During my senior year in high school, I was fairly concerned about getting into college as well as which college I would attend. For many, final application deadlines to college will arrive soon.
There is one important discussion that I will suggest needs to take place regarding college: what you expect to pay and what, besides a slip of paper, do you expect to get in return for your hard-earned dollars. As some of the protestors of Occupy Wall Street will tell, just getting a degree does not entitle you to a good-paying job. It may increase your chances of qualifying for certain positions.
In this environment, it makes sense to shop smart when it comes to higher education. This could mean looking at in-state public schools or schools that will grant an in-state rate if you live in a closely neighboring state rather than some of the pricier private higher education options. The lower cost schools could provide a potential for receiving a larger return on your educational dollar spent.
Another thing to consider is the major. Chances are that the average engineer will make more than the average artist. One has to question the financial wisdom of spending significant amounts of money in hopes of a career that will lead to a lower than average income. If you earn significantly more than the average person, chances are that you will consider your college education dollars well spent.

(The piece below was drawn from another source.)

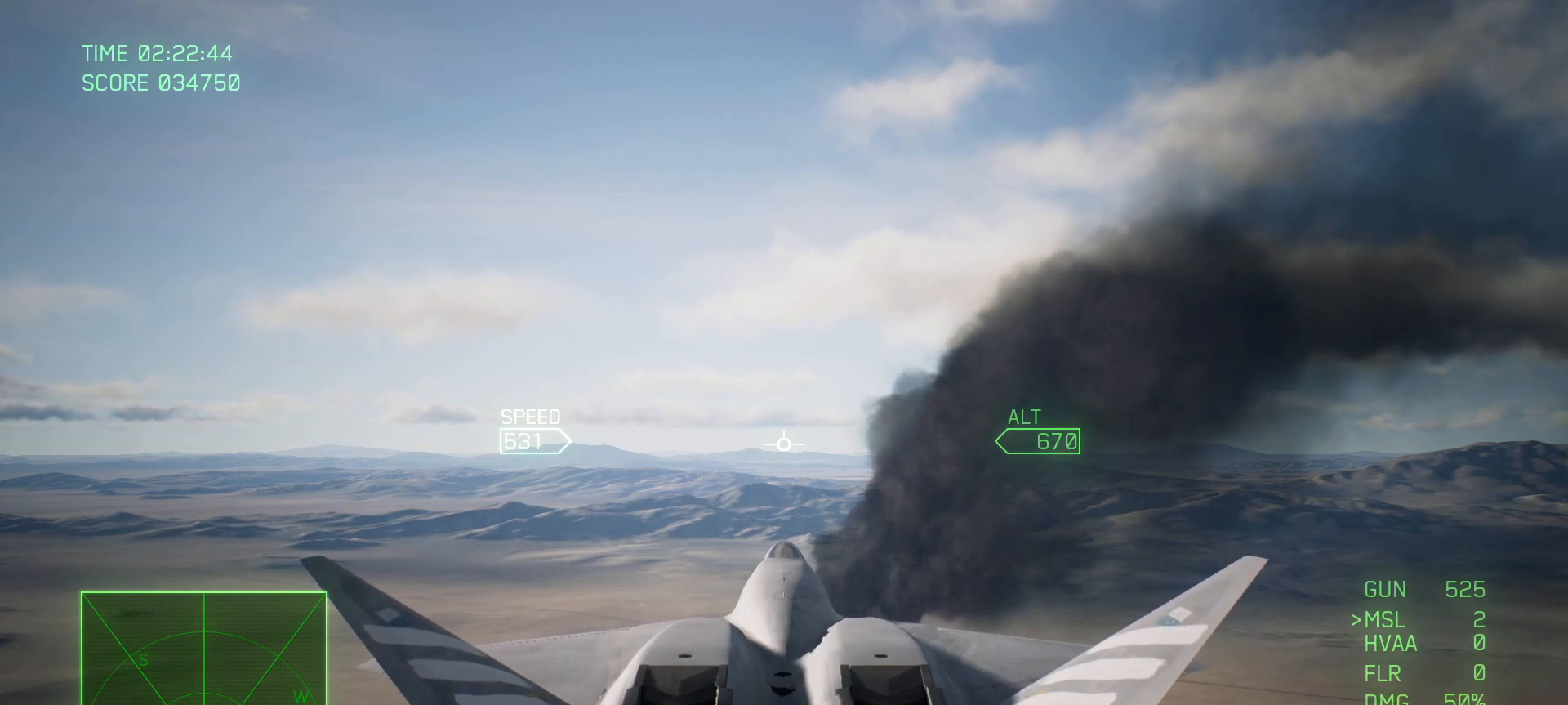
{"buttons": ["L2"], "left_stick": "center", "right_stick": "center", "events": []}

This is not to say that money is the only factor when it comes to education, but given the skyrocketing costs of higher education, it is a significant one for many. My suggestion is that you have a family discussion regarding the costs and probable outcomes regarding the decisions you make before falling in love with any particular college. The “dividends” resulting from the discussion(s) could be quite substantial and chances are that your child will thank you later on in life for having them.